I reached a point where, after 21 years of painting exclusively
with water media, I felt I had nothing new to say. It was time for
a bigger change.
After
several years of contemplation, after two months of staring at a
blank canvas, I finally picked up my 21 year old tubes of oil paint
and started using them again in July of 2004. Much to my amazement, they
were still ready and waiting. It has been a great pleasure, as if everything
I've learned from watercolor brought me to this point. Drama and
atmosphere are probably the two most important things to me in a
painting. Capturing them with watercolor or ink has always been
challenging, and I've learned a great deal about how to do it over
the years. Probably because of all that I've learned with watercolor,
drama and atmosphere seem to flow automatically in oil. Color and
the absence of color are also extremely important to me, and my
use of oils has been shaped by what watercolor taught me in that
area. So while the subject matter has not changed, how I approach
it has. I invite all to watch as a new body of work forms.
SPIRITUAL AWAKENING
After a long illness, my mother passed away in 1992. Three years later,
my partner of 15 years died from a series of illnesses brought on
by HIV. This should have been a joyous time in my life: completing
my M.F.A. and beginning exhibiting my work. Yet by the end of 1996,
I was not feeling happy with the way I was fitting into the world
on all levels. A friend introduced
me to a spiritual teacher named Anandi Devi.
I'd never really considered myself to be on a spiritual path,
but there were some unusual synchronicities surrounding this introduction.
From the moment
I met Anandi, I had complete faith and trust that this humble woman
would heal my heart and change my life. Not coincidentally, it was also around this time that I began
another committed relationship that has thrived to this day. After 12 years, Brian and I were married in an intimate ceremony attended by close family members in 2008.
To
make a very long story very short, Anandi has shown me the way to
true and lasting freedom and happiness. With a highly developed and focused gift
of unconditional love, she teaches how to embrace, forgive and let
go of negative patterns and thought forms.
This spiritual psychology has turned out to be just what I
have longed for all of my life, and studying with an enlightened being
has been the most challenging and rewarding experience of my life. It is constant work to follow her teachings, but the rewards are infinite.
One of the greatest doorways on this path was opened when she explained, "We
change the world by changing ourselves, changing our hearts, our minds
and our emotions. All our thoughts and all our feelings are felt
everywhere. There are no separate minds or separate hearts. Our consciousness,
our hearts effect the entire planet, all of humanity, all of life.
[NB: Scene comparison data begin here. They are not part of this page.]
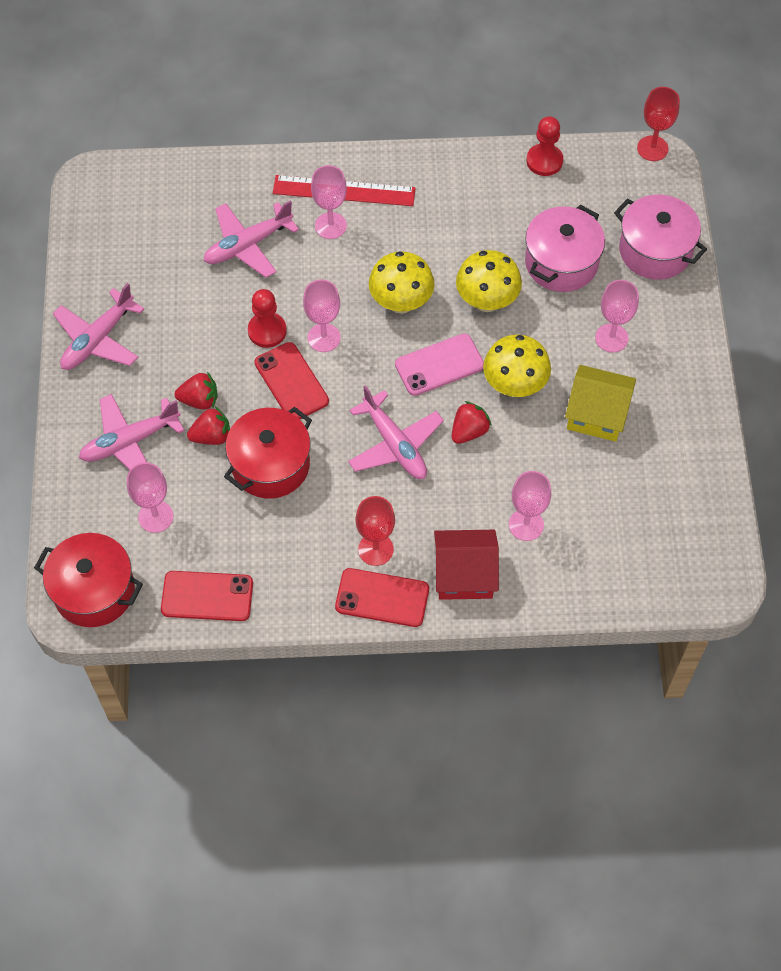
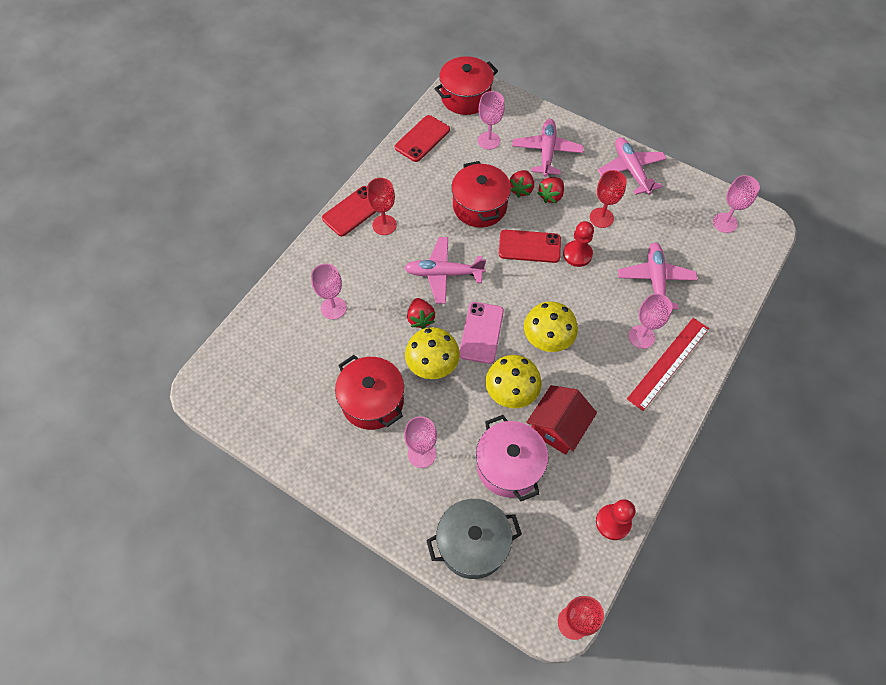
camera: 125 degrees right, 0 degrees up
pink goblet [303,279,341,352] -> pink goblet moved to [713,175,760,233]
red house [434,530,499,600] -> red house moved to [526,385,597,455]
yellow house [565,365,636,442] -> red pot [335,355,404,430]
pink pot [614,195,707,280] -> grey pot [426,499,522,579]
none -> red goblet [590,170,627,228]

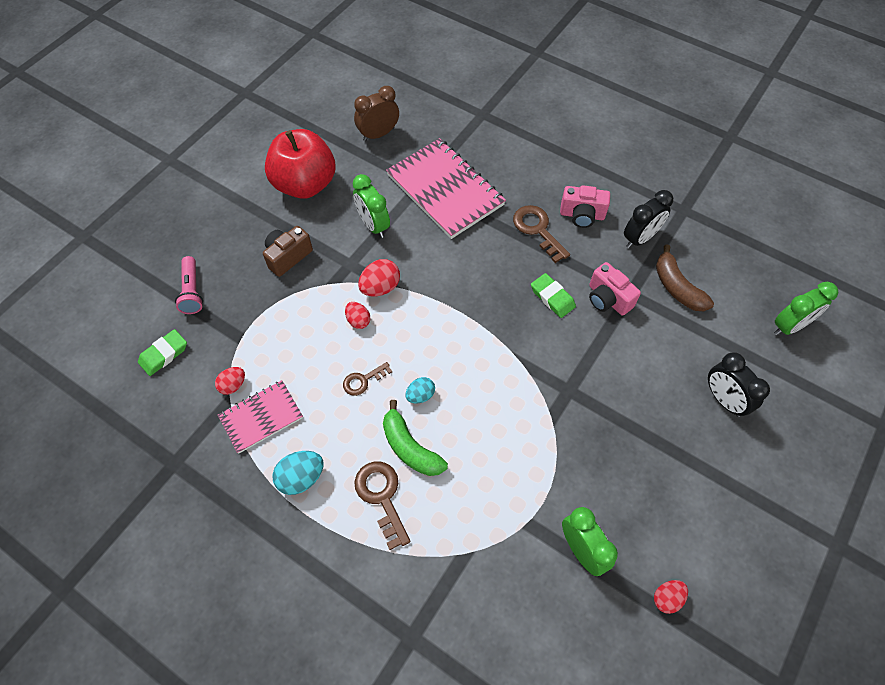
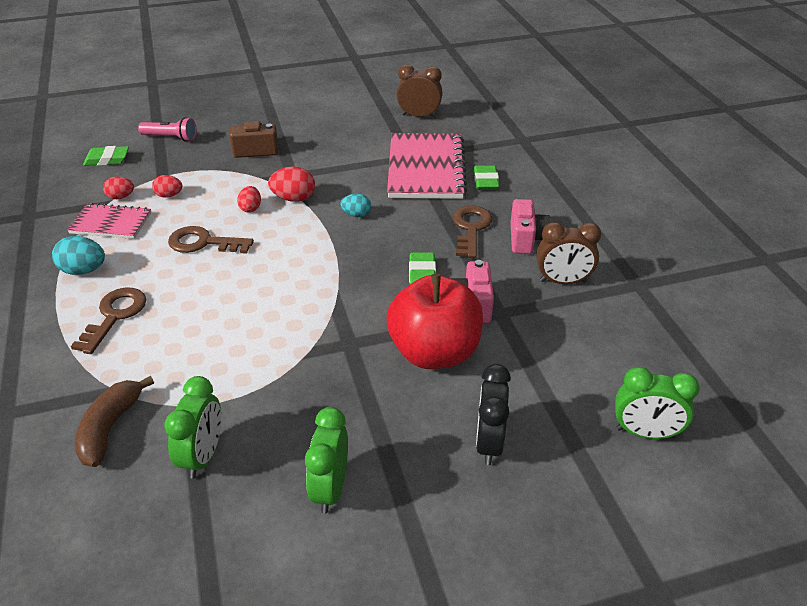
camera: 40 degrees right, 20 degrees down
pink flashlight [175,256,203,314] -> pink flashlight turned 105 degrees counterclockwise [138,117,197,142]
red apple [265,129,335,199] -> red apple moved to [387,274,483,369]
brown key [343,362,392,396] -> brown key [168,226,254,254], size x1.62
green clock [352,174,390,238] -> green clock moved to [305,407,348,514]
green banana [383,400,448,476] -> none
turquoise egg [405,377,435,403] -> turquoise egg moved to [340,194,371,217]
pink camera [560,185,610,228] -> pink camera turned 135 degrees counterclockwise [511,199,551,254]
black clock [624,190,673,248] -> brown clock [537,222,601,284]
red egg [654,580,688,614] -> red egg moved to [152,175,182,198]
brown banana [656,244,714,311] -> brown banana moved to [75,376,154,467]
none -> green eraser [474,165,499,190]

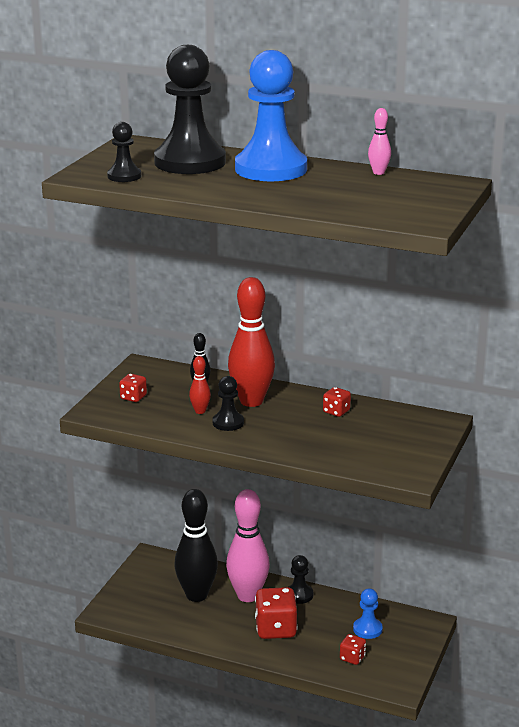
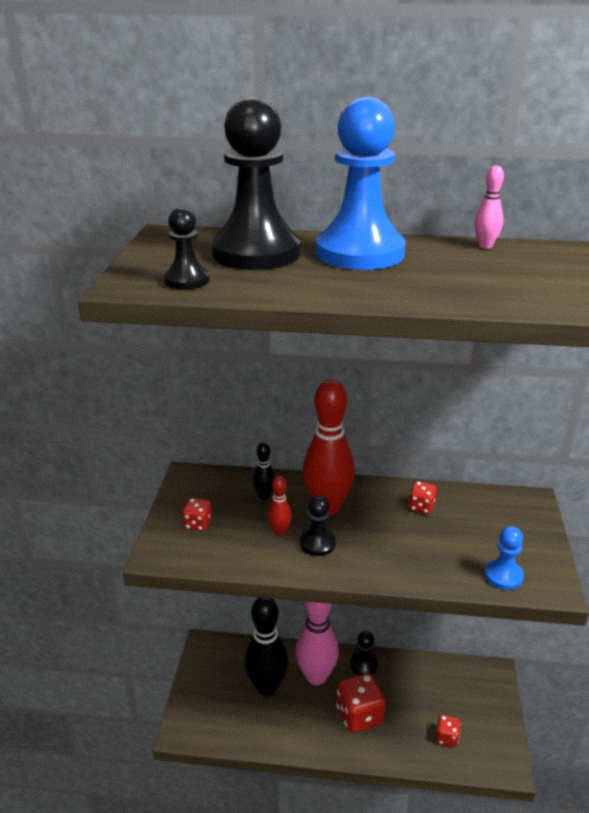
camera: 15 degrees left, 5 degrees up
blue pawn [353,589,383,639] -> blue pawn moved to [485,526,524,590]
When you're truly happy, you can't hurt anyone or anything."
Anandi's
teachings are at once highly contemporary and ancient. They are simple
yet quite difficult to maintain in a world filled with distractions.
They are not about processing or analyzing what's buried in the mind. That's
really just entertainment, or torture, and not a solution. This path is about going deep inside the heart, into the soul's
desire to have union with divinity, to return to a state of harmony
with all of humanity and all life on this planet. It
is about understanding that God is Love and Love is God. With so much
of humanity in the grips of negativity, of fear, doubt, anger, numbness,
guilt and repression, the simple, if not always easy, lessons for
healing the heart are very practical remedies for an ancient problem.
My
concerns for birds, wetlands, the health of
the earth and my creativity are the definition of my life's purpose. Now I understand
that all that matters is what's in my heart. Everything
else is a distraction, the pain of the illusion of being separate from God, from Love, from
each other and from all life on the planet. I know now I can't
change much, if anything, beyond my own heart, but the effect that alone can have on this planet is not to
be underestimated. While I will
always paint, create and express my concerns, my priorities are to continue
freeing myself from the pain and illusion of separation,
and to serve in what ever ways are the highest for my gifts, creative and otherwise.